Just don’t ask the public to pay for your future of 24-hour care if your unshielded cerebellum hits the concrete. Sign away your claim to Medicaid and other public benefits for any injuries the helmet would have prevented.

Some bikers are complaining this year, as usual, about the state’s helmet law. Strangely, none of them are pledging to refuse medical care on the taxpayers’ dime.

Before state Sen. Don Benton’s anti-helmet bill gets much further in the Legislature, let’s look at a few realities about the public costs of helmet-free cruising.

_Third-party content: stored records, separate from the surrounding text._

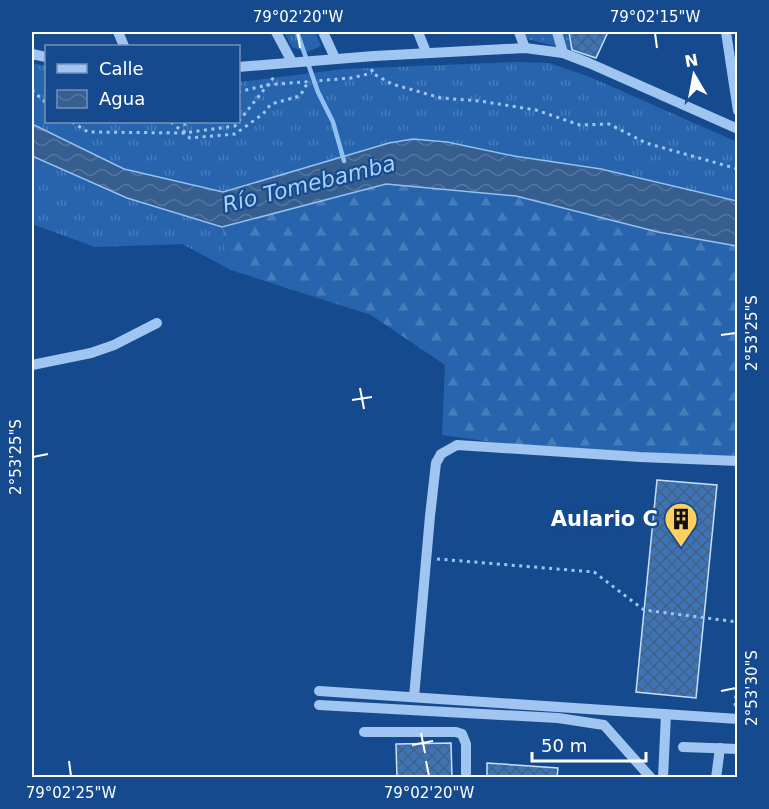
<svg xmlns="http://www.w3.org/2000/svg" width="769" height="809" font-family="'DejaVu Sans',sans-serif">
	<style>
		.grass { fill: url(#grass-tufts) }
		.forest { fill: url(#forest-firs) }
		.garden { fill: url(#garden-dots) }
		.water { fill: url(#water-waves); stroke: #92c0f3; stroke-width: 1.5 }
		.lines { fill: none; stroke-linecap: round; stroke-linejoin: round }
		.stream { stroke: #92c0f3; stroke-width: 4.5 }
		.building { fill: url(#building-cross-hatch); stroke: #c6dffb; stroke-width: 1.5 }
		.path { stroke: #a0c5f0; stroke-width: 3; stroke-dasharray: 3 4.5; stroke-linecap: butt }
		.minor { stroke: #a0c5f0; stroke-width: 10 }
		.ticks { fill: none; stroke: #fff; stroke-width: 2 }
		.labels { text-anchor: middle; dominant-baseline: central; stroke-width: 4.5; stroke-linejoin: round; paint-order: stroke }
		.poi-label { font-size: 21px; font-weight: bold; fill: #fff; stroke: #154b8e; text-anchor: end }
		.water-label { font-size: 22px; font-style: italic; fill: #accff7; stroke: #154b8e }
		.neatline { fill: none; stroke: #fff; stroke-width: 2 }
		.ticks-label { font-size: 15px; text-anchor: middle; fill: #fff }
	</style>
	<defs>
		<pattern id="grass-tufts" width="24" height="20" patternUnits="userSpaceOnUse" patternTransform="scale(1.5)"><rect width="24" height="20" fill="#2764ad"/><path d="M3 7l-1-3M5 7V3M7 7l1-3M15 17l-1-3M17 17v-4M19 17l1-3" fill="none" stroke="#477bb9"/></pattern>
		<pattern id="forest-firs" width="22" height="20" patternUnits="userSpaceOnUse" patternTransform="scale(1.5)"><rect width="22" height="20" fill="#2764ad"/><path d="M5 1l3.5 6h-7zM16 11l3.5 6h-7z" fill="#477bb9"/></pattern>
		<pattern id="garden-dots" width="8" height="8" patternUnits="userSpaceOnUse" patternTransform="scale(1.5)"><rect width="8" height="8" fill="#2764ad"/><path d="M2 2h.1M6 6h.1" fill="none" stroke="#477bb9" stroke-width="1.8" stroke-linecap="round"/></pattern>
		<pattern id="water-waves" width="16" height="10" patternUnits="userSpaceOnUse" patternTransform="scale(1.5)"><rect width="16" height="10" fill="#365e8f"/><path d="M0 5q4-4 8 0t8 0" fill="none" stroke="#5476a0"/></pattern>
		<pattern id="building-cross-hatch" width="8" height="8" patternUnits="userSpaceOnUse" patternTransform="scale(1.5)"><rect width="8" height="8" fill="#3d74b7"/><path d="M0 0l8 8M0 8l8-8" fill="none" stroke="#446082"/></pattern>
	</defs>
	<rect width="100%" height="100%" fill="#154b8e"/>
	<g class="grass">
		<path d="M284,32H315L321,46L307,52L292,47Z"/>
		<path d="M516,62L549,63L590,77L737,142V201L601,169L514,156L447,142L273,178L223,192L124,169L32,124V63L46,66V122H238L239,82L344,69Z"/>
		<path d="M32,156L127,198L222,227L231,270L182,244L95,247L32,224Z"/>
	</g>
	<path class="forest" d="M386,184L516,196L658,232L737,246V458L541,449L442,435L445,365L371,315L231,270L222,227Z"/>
	<path class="garden" d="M520,32H569L572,50L523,38Z"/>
	<path class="water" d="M32,124L124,169L223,192L389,143L413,139L447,142L514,156L601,169L737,201V246L658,232L516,196L386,184L222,227L127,198L32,156Z"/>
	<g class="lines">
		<path class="stream" d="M297,32L318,92L333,122L344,161"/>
	</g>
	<g class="building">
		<path d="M569,32H608L596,58L572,50Z"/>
		<path d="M657,480L717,485L696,698L636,692Z"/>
		<path d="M451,743L452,778H397L396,744Z"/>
		<path d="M487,763L558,768L557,778H487Z"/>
	</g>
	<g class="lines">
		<g class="path">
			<path d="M372,69V73L392,84L441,98L480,101L536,110L580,125L609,124L646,143L738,169"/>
			<path d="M32,90L46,103"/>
			<path d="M238,92L267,85L351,78L372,73"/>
			<path d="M72,122L88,132L184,133L235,126L274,77"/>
			<path d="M171,122L190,138L235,134L263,114L271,104L300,96L308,82"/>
			<path d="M184,133L185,122"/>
			<path d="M437,559L594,572L644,610L738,622"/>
			<path d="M735,706L738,672"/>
		</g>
		<g class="minor">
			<path d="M118,32L124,46"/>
			<path d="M276,32L292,62"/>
			<path d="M323,32L335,58"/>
			<path d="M418,32L426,52"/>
			<path d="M519,32L525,48"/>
			<path d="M557,32L563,53"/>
			<path d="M726,32L738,111"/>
			<path d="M32,54L46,57"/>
			<path d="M238,67L374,56L525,48L563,53L589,63L738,129"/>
			<path d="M32,365L91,353L114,345L157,323"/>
			<path d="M319,691L738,719"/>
			<path d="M414,697L430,516L436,463L441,454L457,445L640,457L738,461"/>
			<path d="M319,705L558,718L604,725L651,778"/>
			<path d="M364,732H456L462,734L466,744V778"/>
			<path d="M683,747L738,749"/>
			<path d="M663,778L666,714"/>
			<path d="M716,778L720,748"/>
		</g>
	</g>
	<path class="ticks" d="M298,33L300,48M655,33L657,48M721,335L736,333M360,388L364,409M352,400L372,397M33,457L48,454M721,691L736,688M421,733L425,753M412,745L433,741M69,761L71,776M426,761L429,776"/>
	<defs>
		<g id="building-pin" transform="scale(1.725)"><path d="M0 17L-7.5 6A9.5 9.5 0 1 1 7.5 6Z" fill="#ffd05f" stroke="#154b8e"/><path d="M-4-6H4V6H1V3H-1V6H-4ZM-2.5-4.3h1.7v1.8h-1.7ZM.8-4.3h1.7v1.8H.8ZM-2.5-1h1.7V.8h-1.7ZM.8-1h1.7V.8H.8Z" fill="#111"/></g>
	</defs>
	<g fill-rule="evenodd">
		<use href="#building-pin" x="681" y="519"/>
	</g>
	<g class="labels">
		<g class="poi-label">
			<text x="658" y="519">Aulario C</text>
		</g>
		<g class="water-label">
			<text transform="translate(309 184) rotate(-14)">Río Tomebamba</text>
		</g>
	</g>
	<rect width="769" height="809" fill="none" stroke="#154b8e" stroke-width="66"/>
	<rect x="45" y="45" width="195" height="78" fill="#154b8e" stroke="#7393bb" stroke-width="1.5"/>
	<rect x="57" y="64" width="30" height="9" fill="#a0c5f0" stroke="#7393bb" stroke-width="1.5"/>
	<text x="99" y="75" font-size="18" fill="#ffffff">Calle</text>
	<rect x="57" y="90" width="30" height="18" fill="url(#water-waves)" stroke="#7393bb" stroke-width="1.5"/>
	<text x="99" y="105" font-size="18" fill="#ffffff">Agua</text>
	<g transform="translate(694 75) rotate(350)" stroke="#154b8e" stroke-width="4.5" paint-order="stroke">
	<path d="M0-4.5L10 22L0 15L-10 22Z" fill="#ffffff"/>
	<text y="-9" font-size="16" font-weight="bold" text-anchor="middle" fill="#ffffff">N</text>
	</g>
	<path d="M532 752v9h114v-9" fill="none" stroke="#ffffff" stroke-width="3"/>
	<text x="541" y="752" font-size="18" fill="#ffffff" stroke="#154b8e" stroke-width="4.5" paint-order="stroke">50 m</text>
	<rect x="33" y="33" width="703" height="743" class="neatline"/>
	<g class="ticks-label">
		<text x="298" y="22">79°02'20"W</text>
		<text x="655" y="22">79°02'15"W</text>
		<text transform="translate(752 333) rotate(-90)" y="5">2°53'25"S</text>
		<text transform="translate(16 457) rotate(-90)" y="5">2°53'25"S</text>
		<text transform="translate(752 688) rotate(-90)" y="5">2°53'30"S</text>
		<text x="71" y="798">79°02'25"W</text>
		<text x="429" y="798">79°02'20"W</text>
	</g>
</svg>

The U.S. Centers for Disease Control last June released the gold-standard study on this issue. A few findings:

 • We knew this already, but biking is far more risky than driving a car. In 2010, motorcycle crashes accounted for 14 percent of all road traffic deaths – yet motorcycles accounted for less than 1 percent of all vehicle miles traveled.

 • From 2008 through 2010, “Fatally injured motorcyclists in states with no helmet law were more than six times as likely not to have been wearing a helmet as those in states with a universal helmet law.”

 • When a state repeals a helmet law, “helmet use decreases and motorcyle-related deaths, injuries and costs increase.”

 • After Florida relaxed its helmet law in 2000, the death rate per 10,000 motorcyclists increased by 21 percent and “hospital admissions of motorcycles with injuries to the head, brain and skull increased by 82 percent.”

 • The total cost of a serious injury, on average, is $171,753 higher if the biker isn’t wearing a helmet.

 • “Riders who do not wear helmets also are less likely to have health insurance, and therefore are more likely to require publicly funded health care.”

The supposedly factual arguments against helmets – such as the canard that they increase the chance of injury – have been discredited. Similar arguments were made against seat belts once upon the time.

Seat belts are mandatory in this state for the same reason that helmets are: They save lives and protect human bodies. Those who want to drive unbelted or without a helmet on their own property are free to do so. But use of the public roads is a privilege, not a right, and the public can insist on not getting saddled with the cost of easily preventable injuries.

Benton’s bill would be OK, though, with an amendment that says the right to subsidized nursing and diapers disappears when the helmet does. Bikers who don’t want a nanny state shouldn’t expect the state to be their nanny after they land on their heads.